Avez-vous déjà mis en place des collab’ avec d’autres street artistes ? Si oui, lesquels ?

Ils nous arrivent souvent de collaborer avec Anje, car en plus d’avoir une relation d’amitié, il nous permet grâce à son support Plasti’graff, de peindre partout où il nous est possible de peindre. #streetarteverywhere

 

Avec quel street artiste français, ou étranger, adoreriez-vous vous associer pour une création future ?

Pour nous, une collaboration est le résultat d’une amitié, d’un respect mutuel, d’un petit quelque chose qui fait que la relation est différente. Nous avions participé il y a quelques années à un festival à Malte où nous avions rencontré les artistes internationaux les plus réputés en matière d’anamorphoses. Nous avions eu beaucoup d’affinités avec Leon Keer, un artiste hollandais. Ce serait avec lui que nos souhaits de collaboration se porteraient en premier. Surtout que nous l’avions évoqué à l’époque, et il n’y a rien de plus déplaisant qu’une promesse ou un souhait que ne serait tenu.

 

Quels conseils donneriez-vous à quelqu’un qui souhaite se lancer dans le street art ?
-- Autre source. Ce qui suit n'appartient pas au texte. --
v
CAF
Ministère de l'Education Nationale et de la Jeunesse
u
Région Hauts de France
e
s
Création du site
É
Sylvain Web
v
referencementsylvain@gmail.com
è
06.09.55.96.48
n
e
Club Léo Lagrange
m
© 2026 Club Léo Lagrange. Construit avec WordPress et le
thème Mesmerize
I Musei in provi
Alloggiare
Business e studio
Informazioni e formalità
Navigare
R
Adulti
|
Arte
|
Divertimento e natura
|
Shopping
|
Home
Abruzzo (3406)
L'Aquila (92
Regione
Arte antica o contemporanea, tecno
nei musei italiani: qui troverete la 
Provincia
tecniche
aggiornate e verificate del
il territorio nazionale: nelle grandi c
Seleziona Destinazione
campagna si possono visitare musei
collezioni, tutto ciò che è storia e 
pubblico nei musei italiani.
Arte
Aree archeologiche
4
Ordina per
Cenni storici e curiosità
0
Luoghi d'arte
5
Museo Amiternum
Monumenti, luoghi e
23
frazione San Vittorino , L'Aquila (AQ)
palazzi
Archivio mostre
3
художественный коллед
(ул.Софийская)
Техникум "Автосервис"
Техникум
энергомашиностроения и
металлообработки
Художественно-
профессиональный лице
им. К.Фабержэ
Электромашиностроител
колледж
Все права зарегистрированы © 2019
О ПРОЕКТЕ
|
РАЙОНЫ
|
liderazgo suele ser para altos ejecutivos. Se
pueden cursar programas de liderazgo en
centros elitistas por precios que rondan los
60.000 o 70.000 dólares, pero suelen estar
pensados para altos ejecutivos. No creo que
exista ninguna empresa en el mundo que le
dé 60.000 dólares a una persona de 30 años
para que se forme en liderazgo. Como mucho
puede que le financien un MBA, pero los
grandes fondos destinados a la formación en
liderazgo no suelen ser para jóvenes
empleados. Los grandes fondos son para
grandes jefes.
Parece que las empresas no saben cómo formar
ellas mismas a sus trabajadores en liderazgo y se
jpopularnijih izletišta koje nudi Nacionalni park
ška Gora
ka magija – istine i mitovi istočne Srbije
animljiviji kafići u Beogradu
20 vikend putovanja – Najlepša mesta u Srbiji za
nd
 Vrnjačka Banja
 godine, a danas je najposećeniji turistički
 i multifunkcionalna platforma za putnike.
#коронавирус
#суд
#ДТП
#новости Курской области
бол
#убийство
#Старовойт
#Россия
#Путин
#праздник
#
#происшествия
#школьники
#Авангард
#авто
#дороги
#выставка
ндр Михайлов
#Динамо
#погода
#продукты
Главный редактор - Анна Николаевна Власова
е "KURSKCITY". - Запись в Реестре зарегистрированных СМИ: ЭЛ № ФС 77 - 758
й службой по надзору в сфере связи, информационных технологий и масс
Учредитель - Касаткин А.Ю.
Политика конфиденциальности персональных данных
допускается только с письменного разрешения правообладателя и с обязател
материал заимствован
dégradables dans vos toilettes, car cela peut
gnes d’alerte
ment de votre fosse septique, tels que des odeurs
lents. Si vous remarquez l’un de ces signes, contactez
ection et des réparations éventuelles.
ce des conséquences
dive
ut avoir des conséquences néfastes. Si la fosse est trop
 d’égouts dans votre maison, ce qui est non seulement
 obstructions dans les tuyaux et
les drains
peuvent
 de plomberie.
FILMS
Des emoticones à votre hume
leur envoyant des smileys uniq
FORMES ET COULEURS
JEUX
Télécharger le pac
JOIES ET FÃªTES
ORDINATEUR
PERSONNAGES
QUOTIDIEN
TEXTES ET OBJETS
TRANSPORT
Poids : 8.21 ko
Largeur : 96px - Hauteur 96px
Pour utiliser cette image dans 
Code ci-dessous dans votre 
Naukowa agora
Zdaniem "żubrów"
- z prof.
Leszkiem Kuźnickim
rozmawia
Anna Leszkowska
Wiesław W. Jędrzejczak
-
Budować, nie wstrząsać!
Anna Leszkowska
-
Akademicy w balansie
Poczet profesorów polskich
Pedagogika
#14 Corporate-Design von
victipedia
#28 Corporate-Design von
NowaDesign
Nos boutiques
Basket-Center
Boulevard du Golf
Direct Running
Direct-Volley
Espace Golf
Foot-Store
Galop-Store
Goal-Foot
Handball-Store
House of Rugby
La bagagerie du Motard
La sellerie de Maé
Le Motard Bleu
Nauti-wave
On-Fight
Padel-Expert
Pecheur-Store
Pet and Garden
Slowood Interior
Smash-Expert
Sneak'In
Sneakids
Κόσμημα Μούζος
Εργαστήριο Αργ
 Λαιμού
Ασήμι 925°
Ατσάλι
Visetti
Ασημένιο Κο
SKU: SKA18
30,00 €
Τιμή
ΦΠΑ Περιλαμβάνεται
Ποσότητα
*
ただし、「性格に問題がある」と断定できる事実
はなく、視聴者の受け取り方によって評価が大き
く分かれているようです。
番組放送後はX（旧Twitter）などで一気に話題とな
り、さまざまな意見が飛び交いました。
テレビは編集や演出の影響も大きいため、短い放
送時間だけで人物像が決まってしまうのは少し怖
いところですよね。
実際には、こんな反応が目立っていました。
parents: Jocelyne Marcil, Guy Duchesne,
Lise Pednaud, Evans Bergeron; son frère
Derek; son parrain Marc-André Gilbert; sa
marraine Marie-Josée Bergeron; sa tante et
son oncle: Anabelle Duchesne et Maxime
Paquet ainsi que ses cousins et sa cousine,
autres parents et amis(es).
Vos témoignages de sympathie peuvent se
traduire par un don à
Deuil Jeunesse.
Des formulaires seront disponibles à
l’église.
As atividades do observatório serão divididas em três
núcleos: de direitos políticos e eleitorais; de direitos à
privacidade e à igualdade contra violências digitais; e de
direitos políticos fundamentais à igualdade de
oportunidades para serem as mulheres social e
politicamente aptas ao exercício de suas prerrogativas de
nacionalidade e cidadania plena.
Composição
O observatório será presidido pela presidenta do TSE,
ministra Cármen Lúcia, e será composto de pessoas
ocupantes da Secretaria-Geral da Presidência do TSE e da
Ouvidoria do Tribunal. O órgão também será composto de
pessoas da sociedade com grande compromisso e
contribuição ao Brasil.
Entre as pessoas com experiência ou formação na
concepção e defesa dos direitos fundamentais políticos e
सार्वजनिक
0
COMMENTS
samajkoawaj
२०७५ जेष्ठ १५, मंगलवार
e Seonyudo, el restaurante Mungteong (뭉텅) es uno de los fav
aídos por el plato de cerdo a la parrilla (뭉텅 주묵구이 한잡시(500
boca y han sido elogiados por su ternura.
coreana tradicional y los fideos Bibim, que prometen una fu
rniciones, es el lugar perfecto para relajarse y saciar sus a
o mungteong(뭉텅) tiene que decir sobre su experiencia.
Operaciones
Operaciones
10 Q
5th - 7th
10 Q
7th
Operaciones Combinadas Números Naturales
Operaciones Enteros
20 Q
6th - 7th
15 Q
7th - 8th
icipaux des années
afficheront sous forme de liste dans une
Suivre ses propres convictions, inspirations, choix en faisant fi de ce qu’il se fait déjà, ou de ce qu’il faudrait faire pour attirer le regard vers soi, en utilisant les techniques de com’ en vogue (par exemple). Même si nous n’aimons pas l’appellation « street art », l’art de rue doit rester un art intègre, inspiré par l’authenticité de l’artiste et inspirant pour le spectateur. Si l’on croit fermement en ce que l’on fait artistiquement et pourquoi on le fait, tout arrive à point à qui sait attendre.

 

Puisque nous sommes à Paris, avez-vous des bonnes adresses pour boire un verre et se restaurer à Paname ?

Il y a bien évidemment le Faust sous le pont Alexandre III, et plus précisément l’Evphorion au cadre magnifique que nous ne pouvons pas oublier de citer. D’autant que ce lieu nous fait l’honneur de nous proposer notre première exposition à partir du 24 novembre. Côté restauration, La spaghetteria à Montrouge est un lieu très convivial que nous conseillons.